Meadow Mushrooms



Meadow Mushrooms: Waste not, want not.


Waste not, want not.

23,000 tonnes of waste products from other food industries goes into making our compost every week, including 275 tonnes of wheat straw and 170 tonnes of chicken litter. That’s enough waste to fill 2.3 rugby fields! Combined at our purpose-built compost facility, it makes 1,200 tonnes of Phase 1 compost each week.

Meadow Mushrooms: A small mushroom footprint.
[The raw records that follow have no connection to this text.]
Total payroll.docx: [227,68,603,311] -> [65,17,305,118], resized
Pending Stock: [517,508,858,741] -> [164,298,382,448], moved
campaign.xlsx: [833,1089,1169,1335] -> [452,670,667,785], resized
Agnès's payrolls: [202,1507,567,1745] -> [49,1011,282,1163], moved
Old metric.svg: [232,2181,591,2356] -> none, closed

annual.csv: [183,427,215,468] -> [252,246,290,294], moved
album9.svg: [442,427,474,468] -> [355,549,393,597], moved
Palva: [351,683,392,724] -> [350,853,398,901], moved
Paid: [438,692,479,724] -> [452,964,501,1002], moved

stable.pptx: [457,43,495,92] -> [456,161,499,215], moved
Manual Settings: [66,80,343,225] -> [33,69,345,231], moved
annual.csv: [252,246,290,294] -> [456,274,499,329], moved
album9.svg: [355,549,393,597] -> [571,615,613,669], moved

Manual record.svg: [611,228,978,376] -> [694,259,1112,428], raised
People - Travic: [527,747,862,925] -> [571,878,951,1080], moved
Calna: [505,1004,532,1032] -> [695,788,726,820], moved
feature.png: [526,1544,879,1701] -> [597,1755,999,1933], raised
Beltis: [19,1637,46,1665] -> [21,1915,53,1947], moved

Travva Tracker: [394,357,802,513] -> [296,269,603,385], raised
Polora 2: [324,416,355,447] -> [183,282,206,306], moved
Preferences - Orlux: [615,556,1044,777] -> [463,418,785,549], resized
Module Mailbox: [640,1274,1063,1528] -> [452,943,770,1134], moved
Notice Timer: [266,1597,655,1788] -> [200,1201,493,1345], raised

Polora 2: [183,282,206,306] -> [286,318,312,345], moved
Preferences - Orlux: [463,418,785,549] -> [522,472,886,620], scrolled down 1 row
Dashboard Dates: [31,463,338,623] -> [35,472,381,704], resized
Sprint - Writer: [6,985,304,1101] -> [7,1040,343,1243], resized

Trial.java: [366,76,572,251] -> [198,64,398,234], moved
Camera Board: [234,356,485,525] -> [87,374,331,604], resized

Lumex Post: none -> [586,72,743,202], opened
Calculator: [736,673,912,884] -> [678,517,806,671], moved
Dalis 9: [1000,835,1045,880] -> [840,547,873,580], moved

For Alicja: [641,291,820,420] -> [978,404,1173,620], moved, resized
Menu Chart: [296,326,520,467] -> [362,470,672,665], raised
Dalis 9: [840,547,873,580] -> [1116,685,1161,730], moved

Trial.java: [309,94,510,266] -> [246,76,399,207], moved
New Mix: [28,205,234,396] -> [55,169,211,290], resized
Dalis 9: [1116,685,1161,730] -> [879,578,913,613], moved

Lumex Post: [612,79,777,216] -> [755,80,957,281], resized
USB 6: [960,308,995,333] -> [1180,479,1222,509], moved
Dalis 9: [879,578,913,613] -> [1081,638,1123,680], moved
A small mushroom footprint.

Mushrooms are one of the world’s most natural, resource efficient crops, taking just six weeks to grow from ‘seed’ to plate and using hardly any water. Just 20 litres of water is required to produce 1kg of mushrooms - that’s compared to 280 litres for 1kg of potatoes, 500 litres for 1kg of wheat, 800 litres for 1kg of apples and a whopping 2,500 litres for 1kg of rice.

Mushrooms also use minimal land space, thanks to their vertical growing method, and produce one of the biggest yields per hectare (ha). A 15ha site yields 38ha of cropping area and produces nearly 10,000 tonnes of mushrooms per year.

Find out how mushrooms can save the world.

Meadow Mushrooms: Reusing our ‘spent’ compost.


Reusing our ‘spent’ compost.

After our compost has fulfilled its mushroom-growing duties, 100% of the used compost is recycled. Some goes to farmers and other crop growers to use as fertiliser, while some is used to grow the organic matter for future compost.

Spent compost is heat treated at the end of the mushroom cycle, so contains no weed seeds or disease when it’s introduced back to the earth. It helps improve soil structure, water properties and microbiota, and provides valuable nutrients including Phosphorus, Potassium and slow-release Nitrogen.

Meadow Mushrooms: Upgrading our growing systems has led to a 37% reduction in water use.


Upgrading our growing systems has led to a 37% reduction in water use.

Continual investment in farm technologies has resulted in significant water efficiencies. These have been achieved through capturing and using rain water, growing system enhancements, as well as capturing and reusing the run-off water from the compost making process. Called ‘goody water’ in the mushroom business, it’s rich in nutrients and micro-organisms that are essential for fermentation.